How is she doing now, 6 months later? My dog may also have to have extracapsular repair – I was wondering what results to expect, long term. She is lovely, by the way! You are a great mother!
I was just looking thru about acl knee surgery for my dog ” Foxie”. She is 12 years old so the vet is leaning towards waiting to see. So far she hoobbles around barely touching her leg down, not too often. Anyway, your dog caught my eye on the “images” because she is a exact twin to my dog Foxie! I do mean identical ! I find that really odd for being so far away. I was wondering how old your dog is? Foxie is older than your dog now but if they were standing next to one another at the same age you could not tell the difference.!
My dog Foxie was a stray I found up in the wood, mountains someone had dumped…she was less than a year old when I rescued here.
Are you glad you had the surgery?
Believe it or not, we ended up not having surgery and everything is fine.
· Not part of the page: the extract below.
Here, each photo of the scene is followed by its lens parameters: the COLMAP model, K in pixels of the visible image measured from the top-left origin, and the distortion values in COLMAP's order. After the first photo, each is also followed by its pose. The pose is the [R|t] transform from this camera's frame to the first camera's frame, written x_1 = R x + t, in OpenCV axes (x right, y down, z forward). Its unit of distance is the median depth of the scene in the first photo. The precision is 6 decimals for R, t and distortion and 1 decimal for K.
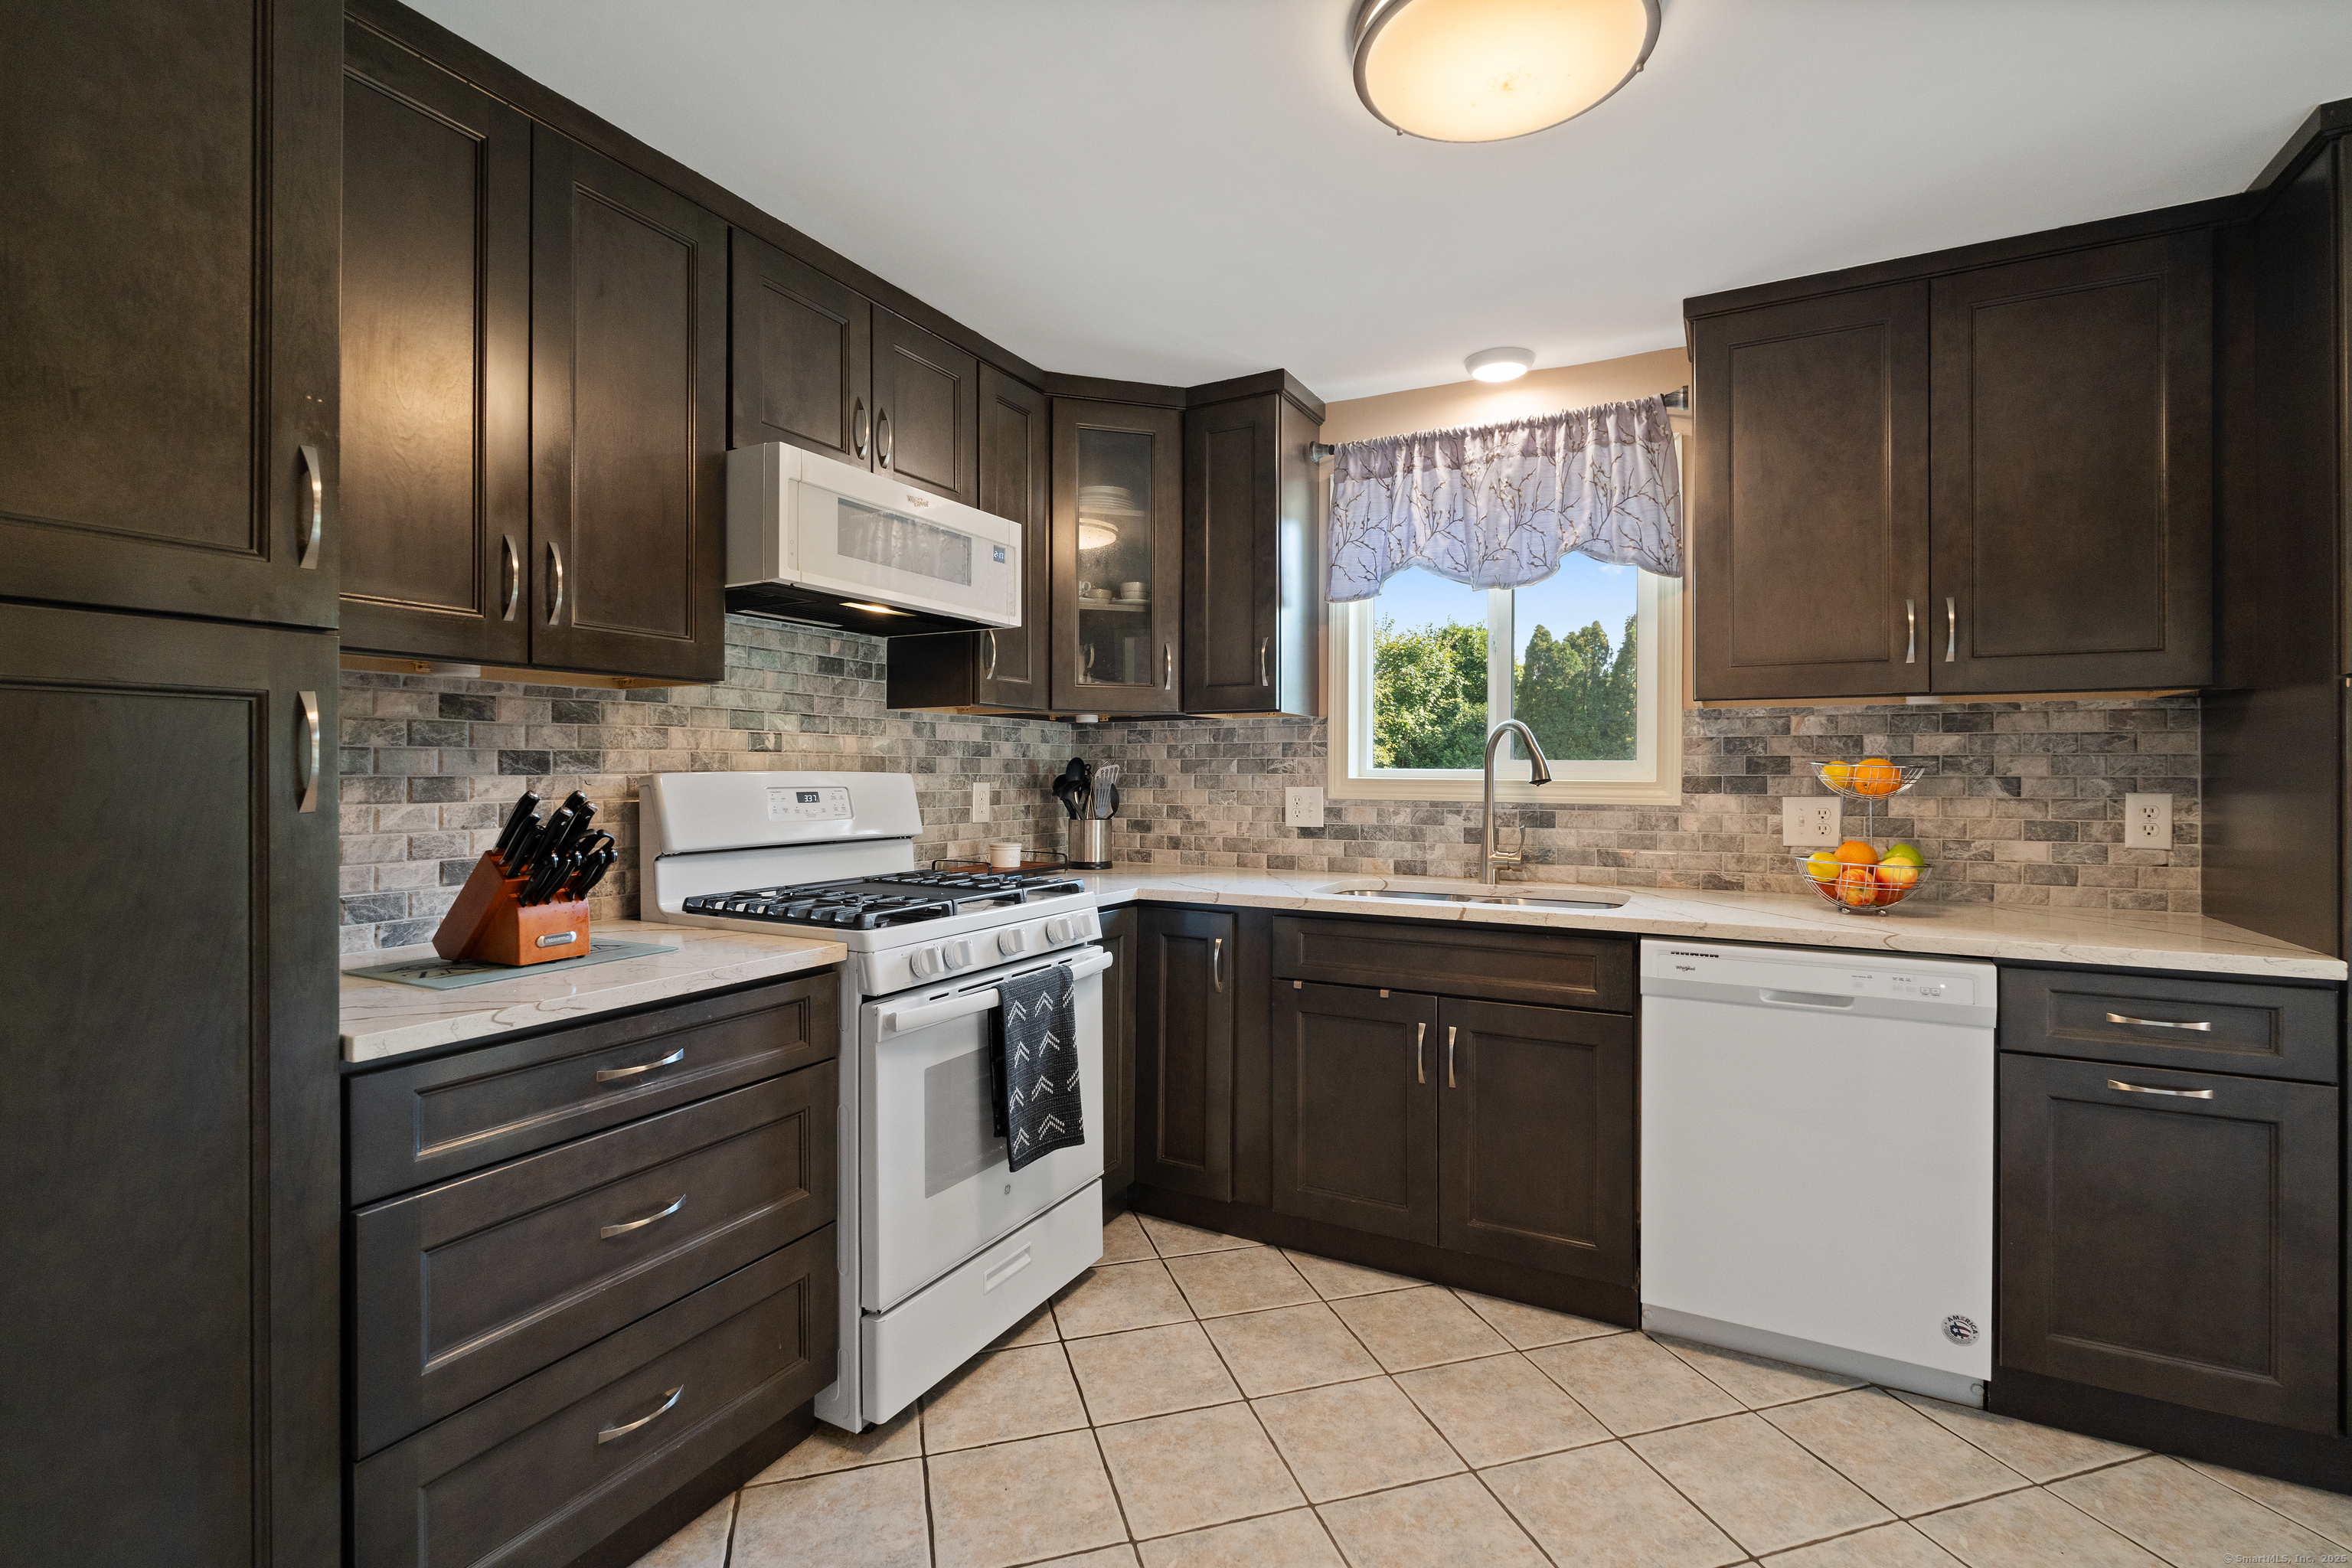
lens RADIAL K [[1115.0, 0, 1176.0], [0, 1115.0, 784.0], [0, 0, 1]] dist [-0.001824, -0.001043]
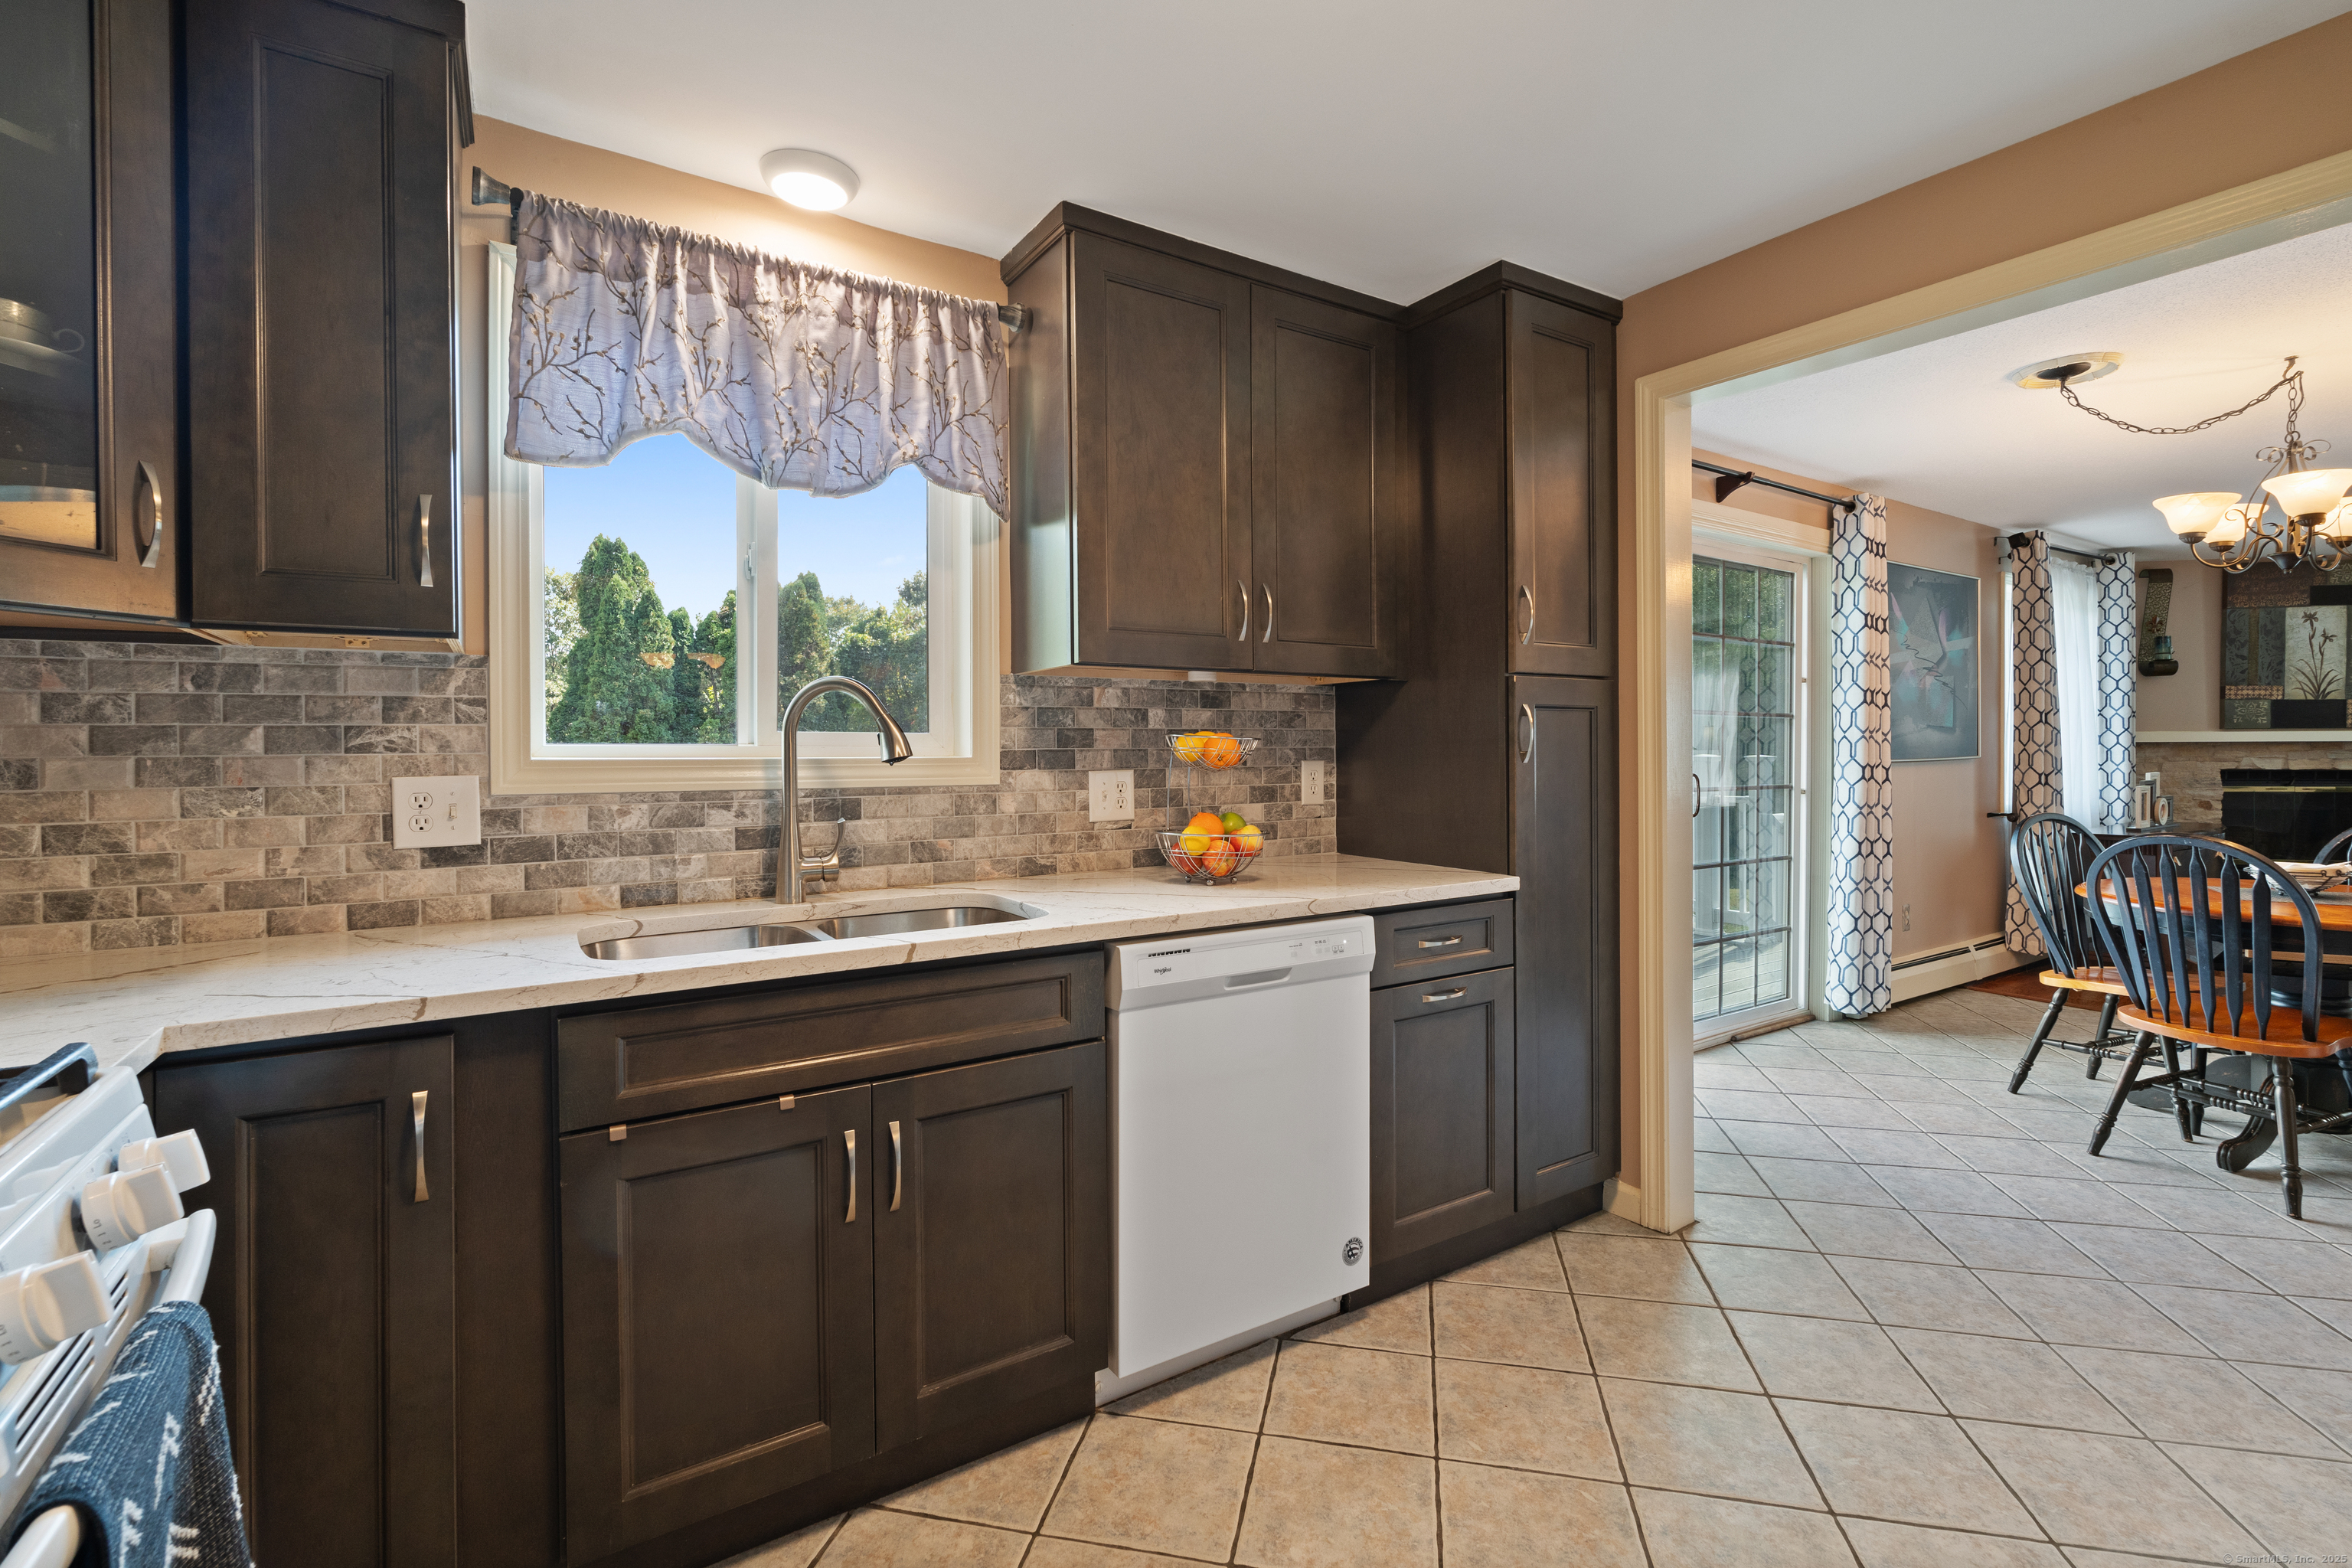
lens RADIAL K [[1044.5, 0, 1176.4], [0, 1044.5, 762.0], [0, 0, 1]] dist [-0.003129, -0.000331]
pose [[0.469847, -0.016475, 0.882594, -0.200652], [0.018186, 0.999794, 0.008982, -0.002915], [-0.882560, 0.011831, 0.470050, 0.480032]]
We did conservative management! We have astounded the vets and the orthopedist who ended up saying that small dogs can do very well without surgery so my advice to you is don’t do it! It’s expensive, your dog is already at an age where anesthesia could be dangerous, and if you can keep her quiet for a few months (no lunging, jumping) and you are at home enough to watch her, she’ll heal fine. I could not have done it without that website dedicated to CCL conservative management (Max Tiggerpoz or something like that – google it and you’ll find it). I sent this person (I think a retired veterinarian) emails when I was panicking and depressed, when I didn’t know what to do next – this person helped me (us) so much! I highly recommend consulting that website for the “how to’s).
As for Jessy, she is from a pet shop (hence, probably a puppy mill) in Sainte Hyacinthe, Quebec, Canada. We live in Mont-Saint-Hilaire. They told me she was from a home breeder but…..who knows. She’s had bad allergies (we use the natural Nzymes products) and lately had a shoulder sprain and herniated disc in her neck but we consulted with the orthopedist, rested her, gradually started some light exercise, gave her Cartrophen injections and cold red laser (K-laser) and she’s coming along. She’s happy, no more pain, and she has a great quality of life in spite of her physical weaknesses.
And she is still pretty!
Take care and let me know how it goes!
Oh sorry, her age is 10 but she’ll be 11 in August!